*** Begin section ***

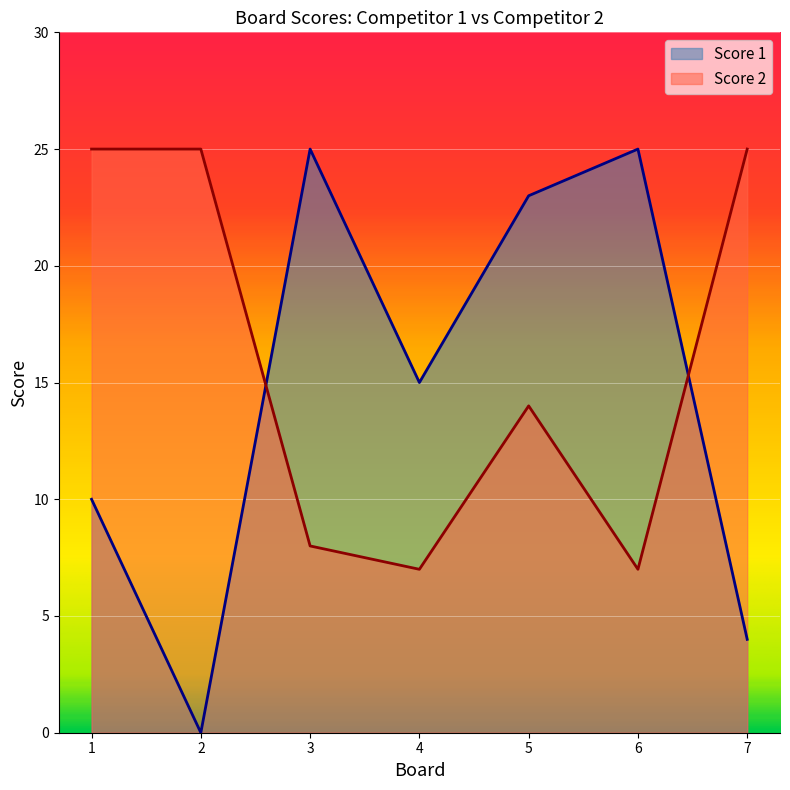

Where do Score 1 and Score 2 first cross each other?

2 and 3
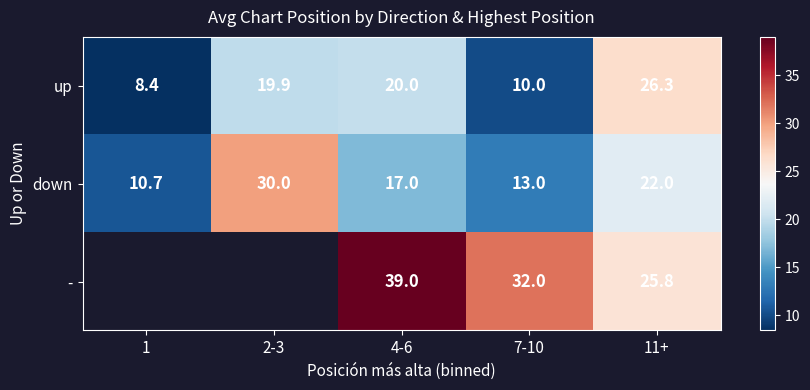

Read the up value at 7-10.

10.0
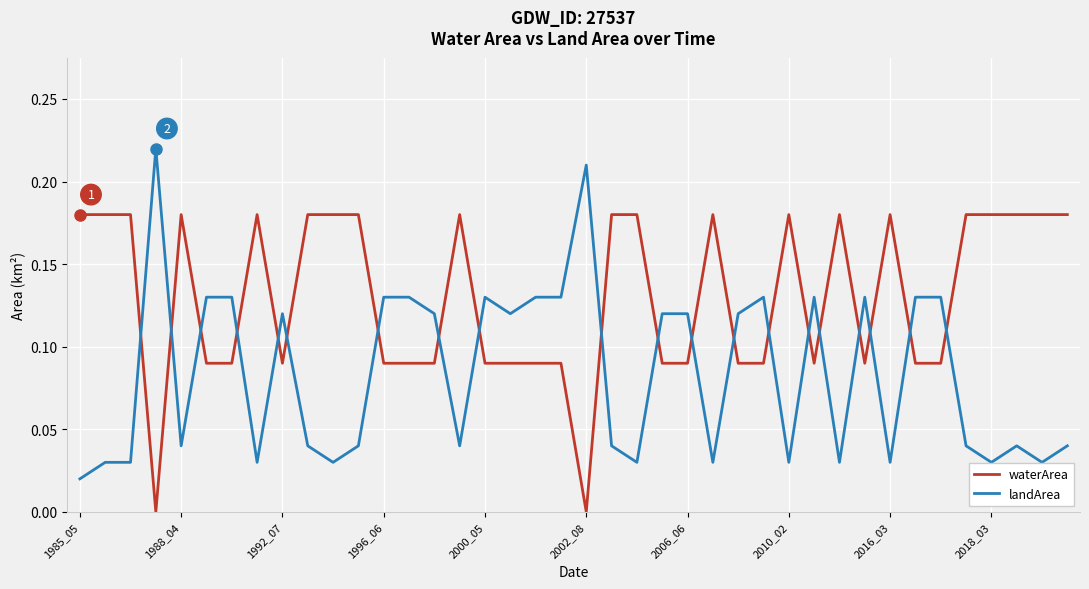

Which series has the largest total across all categories?

waterArea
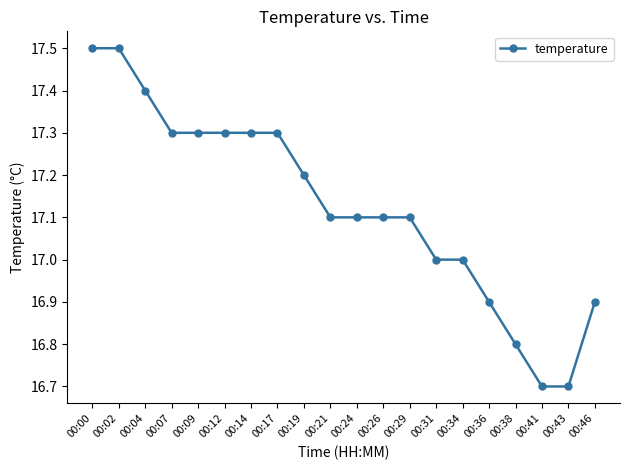

What is the greatest value displayed?

17.5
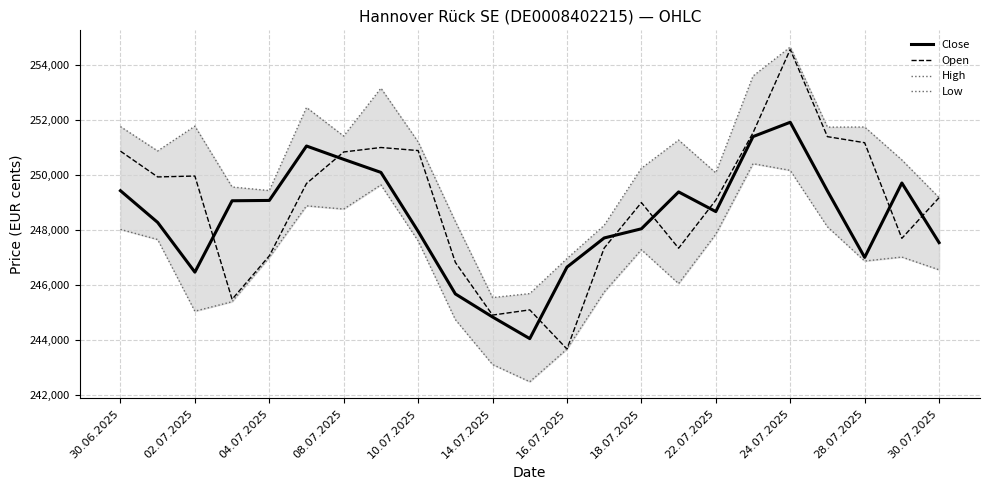

What is the lowest value of the Open series?

243665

*** End section ***

- _Exercise details_
Report how many lines of the listing above contain the word "What". Give only the number.

- _Final answer_
2